Four main molecular/intrinsic breast cancer subtypes with prognostic significance have been identified. These subtypes are luminal A, luminal B, HER2-related, and basal-like. A fifth, “normal breast–like” category has not been reproducibly defined. These subtypes, although originally defined by gene-expressing profiling, have been shown to be reproducible groupings using different platforms, including genomic DNA copy number arrays, DNA methylation, exome sequencing, micro RNA sequencing, and reverse-phase protein assays.
Luminal A cancers express higher levels of ER and ER-related genes and lower levels of proliferation-related genes. They are associated with a low histologic grade and a relatively indolent clinical course with a better prognosis compared with Luminal B and other subtypes. They may, however, experience late recurrences.
Luminal B cancers have lower levels of ER and ER-related gene expression and higher expression of proliferation-related genes. They demonstrate a higher histologic grade and are more likely to be lymph node positive. They show lower expression levels of ER receptors by IHC and may be PR negative; 30 % of Luminal-B tumors also overexpress HER2 (IHC & FISH+). They are associated with a more aggressive clinical course and a worse prognosis than Luminal A cancers.
Luminal A and Luminal B cancers differ in their expression of proliferation-related genes and most probably represent two poles in the spectrum of ER-positive disease.
KI-67 proliferation index may be useful in separating Luminal B from Luminal A tumors.
The HER2+ related cancers, as defined by gene expression profiling, are ER- with overexpression of other genes in the HER2-amplicon (GRB7, TOP2A). They show a high proliferative index and are likely to harbor p53 mutations. They are associated with a higher histologic grade, younger age at presentation, an aggressive clinical course, and a poor prognosis.
The basal-like subtype cancers are also associated with a poor prognosis. They show typical histologic features such as pushing borders, geographic areas of necrosis, and dense lymphocytic infiltrates. Basal-type cancers are generally “triple negative” (ER/progesterone receptor (PR) and HER2 negative) and positive for cytokeratin (CK) 5/6 or epidermal growth factor receptor (EGFR).
Most BRCA1-associated breast cancers exhibit a basal-like molecular profile, possibly due to common pathway of carcinogenesis in these patients.
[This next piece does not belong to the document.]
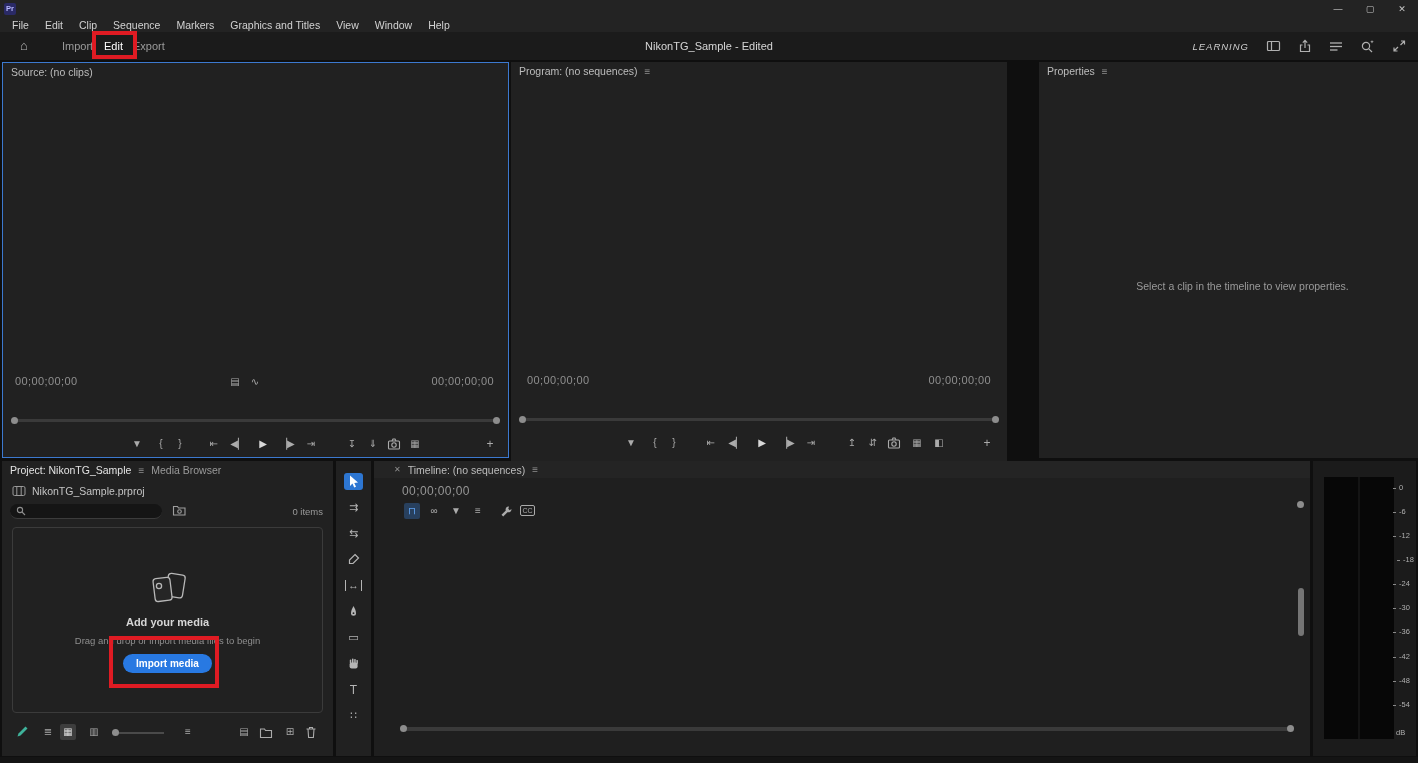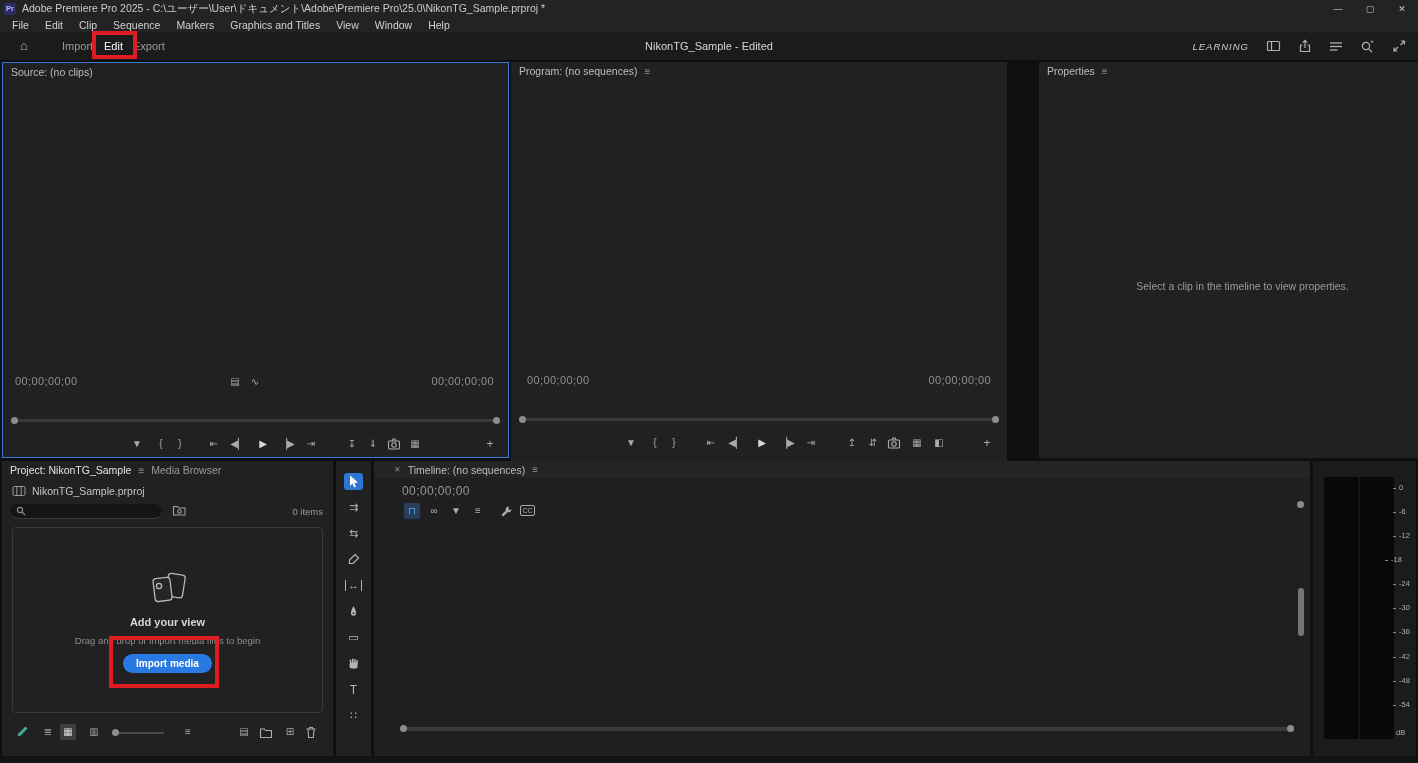"Adobe Premiere Pro 2025 -" div { html: <div>Adobe Premiere Pro 2025 - C:\ユーザー\User\ドキュメント\Adobe\Premiere Pro\25.0\NikonTG_Sample.prproj *</div> -> none }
However, all basal-like or triple-negative tumors are not related to BRCA1 mutations.
Molecular Pathways of Carcinogenesis
Molecular studies have provided evidence to support the existence of multiple pathways of development in breast cancers; different subgroups are associated with specific patterns of genetic alterations, without significant overlap. For instance, ER-positive cancers frequently exhibit deletions of 16q and gains of 1q which are uncommon in ER-negative cancers. The latter group tends to be genomically unstable with a high incidence of p53 mutations, HER2 amplifications, and BRCA1 dysfunction. New evidence has also emerged to suggest that ER-positive tumors can progress from low to high grade with up to 50 % of Grade 3 tumors harboring identical 16q and 1q alterations as Grade 1 ER-positive cancers, indicative of a common pathway of carcinogenesis. High-grade tumors have accrued additional genetic alterations during their evolution, rendering them genetically unstable with higher proliferative indices.
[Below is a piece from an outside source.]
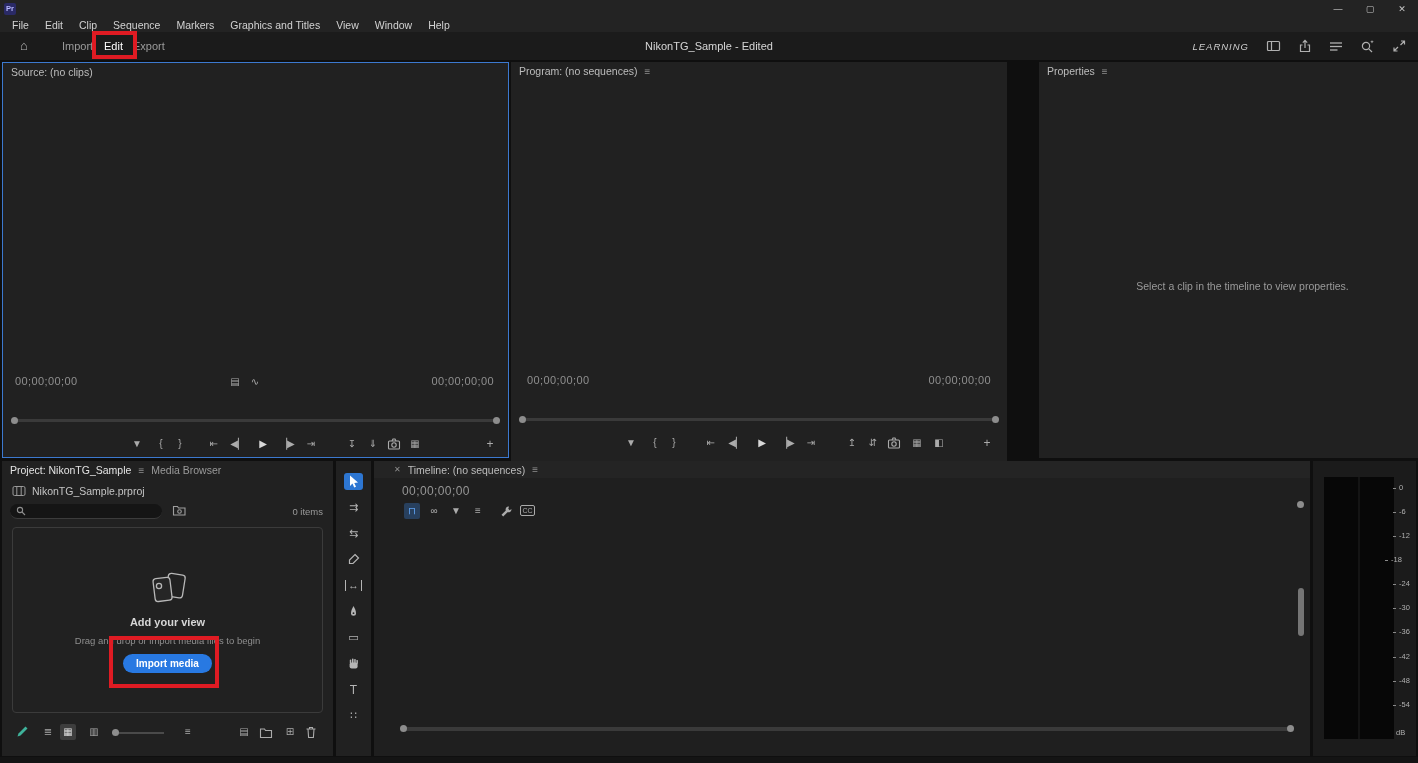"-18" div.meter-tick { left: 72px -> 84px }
Current evidence also indicates that lobular cancers are genetically very similar to ductal cancers; they also exhibit 16q and 1q alterations but additionally reveal loss of E-cadherin expression in the lobular phenotype. Flat epithelial atypia, atypical ductal hyperplasia, and lobular in situ neoplasias also show similar molecular profiles and frequently coexist in the same tumor, pointing to a common pathway of progression in low grade lesions.